WHAT TO PRODUCE:
In the records that follow, show each line where the word "building" is present.

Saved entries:

- - -

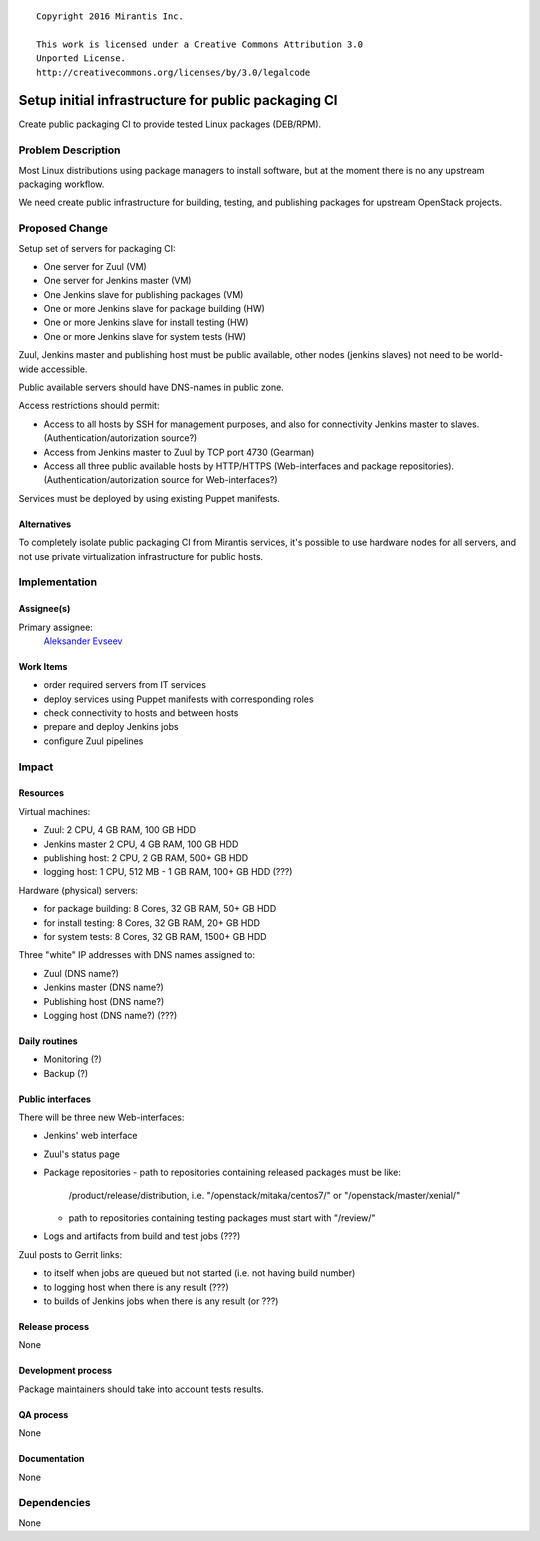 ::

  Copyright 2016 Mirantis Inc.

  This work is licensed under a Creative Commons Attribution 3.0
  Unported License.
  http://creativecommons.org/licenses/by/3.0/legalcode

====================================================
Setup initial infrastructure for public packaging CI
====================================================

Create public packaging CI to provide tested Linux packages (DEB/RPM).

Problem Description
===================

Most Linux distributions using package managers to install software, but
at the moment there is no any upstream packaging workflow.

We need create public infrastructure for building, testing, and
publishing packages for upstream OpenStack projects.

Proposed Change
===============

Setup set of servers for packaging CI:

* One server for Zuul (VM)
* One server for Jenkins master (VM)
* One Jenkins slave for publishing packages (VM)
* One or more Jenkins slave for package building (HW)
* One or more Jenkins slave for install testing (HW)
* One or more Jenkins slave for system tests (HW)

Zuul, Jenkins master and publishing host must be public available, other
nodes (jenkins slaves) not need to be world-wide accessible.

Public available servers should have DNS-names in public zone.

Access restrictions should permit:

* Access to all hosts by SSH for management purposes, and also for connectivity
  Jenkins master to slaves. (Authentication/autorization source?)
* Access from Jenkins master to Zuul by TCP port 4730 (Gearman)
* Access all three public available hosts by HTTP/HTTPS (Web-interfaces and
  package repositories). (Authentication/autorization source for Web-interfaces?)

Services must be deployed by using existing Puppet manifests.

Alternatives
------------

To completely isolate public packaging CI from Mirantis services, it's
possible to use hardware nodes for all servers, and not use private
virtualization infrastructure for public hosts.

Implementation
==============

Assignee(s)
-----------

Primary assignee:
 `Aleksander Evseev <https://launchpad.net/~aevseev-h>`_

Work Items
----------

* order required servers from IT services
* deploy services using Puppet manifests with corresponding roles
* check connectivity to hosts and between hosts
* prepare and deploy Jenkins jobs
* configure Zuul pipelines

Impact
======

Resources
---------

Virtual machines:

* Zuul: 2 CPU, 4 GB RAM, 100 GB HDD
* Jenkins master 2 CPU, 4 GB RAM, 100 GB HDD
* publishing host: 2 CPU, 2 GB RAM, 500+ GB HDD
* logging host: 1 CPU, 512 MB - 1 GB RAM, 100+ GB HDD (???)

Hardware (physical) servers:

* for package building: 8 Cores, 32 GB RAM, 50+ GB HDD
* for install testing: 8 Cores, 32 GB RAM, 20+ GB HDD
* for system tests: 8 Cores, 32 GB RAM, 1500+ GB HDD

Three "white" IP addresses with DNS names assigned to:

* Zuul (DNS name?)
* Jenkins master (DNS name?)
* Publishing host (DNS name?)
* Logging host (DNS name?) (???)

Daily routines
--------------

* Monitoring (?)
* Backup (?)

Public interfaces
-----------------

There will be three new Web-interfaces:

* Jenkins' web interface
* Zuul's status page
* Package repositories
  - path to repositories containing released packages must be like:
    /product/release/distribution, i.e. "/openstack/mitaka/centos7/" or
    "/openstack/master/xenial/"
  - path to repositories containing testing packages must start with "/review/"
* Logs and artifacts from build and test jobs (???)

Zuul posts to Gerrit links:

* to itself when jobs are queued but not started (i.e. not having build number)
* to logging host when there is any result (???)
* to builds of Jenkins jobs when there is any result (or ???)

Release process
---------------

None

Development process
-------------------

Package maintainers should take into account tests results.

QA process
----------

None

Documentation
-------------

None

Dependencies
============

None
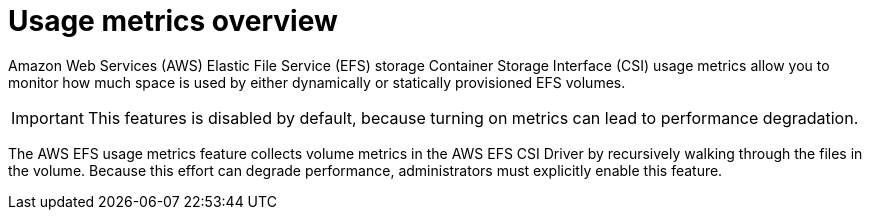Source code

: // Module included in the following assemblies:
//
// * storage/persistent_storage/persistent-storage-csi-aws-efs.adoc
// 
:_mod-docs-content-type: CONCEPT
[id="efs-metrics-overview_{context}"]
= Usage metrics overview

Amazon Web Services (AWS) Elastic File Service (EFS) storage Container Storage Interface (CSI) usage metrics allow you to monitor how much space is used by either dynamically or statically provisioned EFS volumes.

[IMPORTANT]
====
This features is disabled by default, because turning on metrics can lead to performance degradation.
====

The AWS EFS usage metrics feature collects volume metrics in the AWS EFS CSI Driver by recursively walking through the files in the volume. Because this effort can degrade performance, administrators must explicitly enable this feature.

- - -

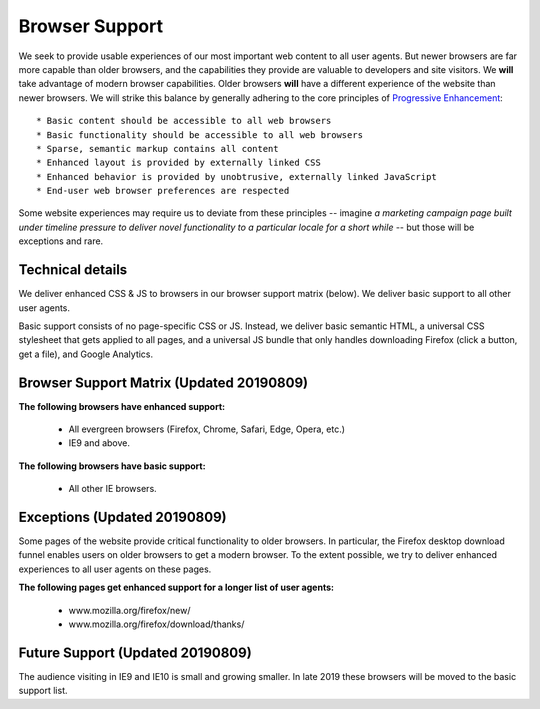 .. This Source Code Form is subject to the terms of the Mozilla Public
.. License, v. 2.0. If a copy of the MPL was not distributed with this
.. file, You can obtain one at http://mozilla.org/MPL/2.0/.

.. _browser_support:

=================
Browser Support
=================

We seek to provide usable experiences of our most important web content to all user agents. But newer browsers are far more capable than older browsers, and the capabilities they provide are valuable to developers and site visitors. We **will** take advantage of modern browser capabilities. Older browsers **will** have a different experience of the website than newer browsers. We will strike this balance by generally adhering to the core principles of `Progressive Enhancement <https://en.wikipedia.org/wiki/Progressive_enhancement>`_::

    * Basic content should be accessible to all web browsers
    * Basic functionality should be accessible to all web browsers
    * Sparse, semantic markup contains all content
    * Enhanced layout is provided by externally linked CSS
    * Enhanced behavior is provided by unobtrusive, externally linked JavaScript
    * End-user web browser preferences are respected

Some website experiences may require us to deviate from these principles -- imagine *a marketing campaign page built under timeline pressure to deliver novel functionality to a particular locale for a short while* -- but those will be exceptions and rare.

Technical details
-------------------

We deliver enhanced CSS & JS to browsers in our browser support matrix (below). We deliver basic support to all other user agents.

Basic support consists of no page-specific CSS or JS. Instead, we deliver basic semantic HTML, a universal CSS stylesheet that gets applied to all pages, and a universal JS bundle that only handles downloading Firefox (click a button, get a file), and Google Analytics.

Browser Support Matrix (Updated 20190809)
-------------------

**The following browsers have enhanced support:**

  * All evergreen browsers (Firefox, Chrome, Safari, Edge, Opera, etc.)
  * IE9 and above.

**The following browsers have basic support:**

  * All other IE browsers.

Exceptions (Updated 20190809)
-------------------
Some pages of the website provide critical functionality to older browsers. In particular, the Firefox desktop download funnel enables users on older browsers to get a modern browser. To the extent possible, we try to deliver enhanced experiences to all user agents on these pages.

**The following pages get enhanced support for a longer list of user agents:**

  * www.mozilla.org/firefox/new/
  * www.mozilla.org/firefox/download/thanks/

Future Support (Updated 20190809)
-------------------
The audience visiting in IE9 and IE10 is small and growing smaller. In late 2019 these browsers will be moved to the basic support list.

- - -

RESPONSE BOX:
We need create public infrastructure for building, testing, and
* One or more Jenkins slave for package building (HW)
* for package building: 8 Cores, 32 GB RAM, 50+ GB HDD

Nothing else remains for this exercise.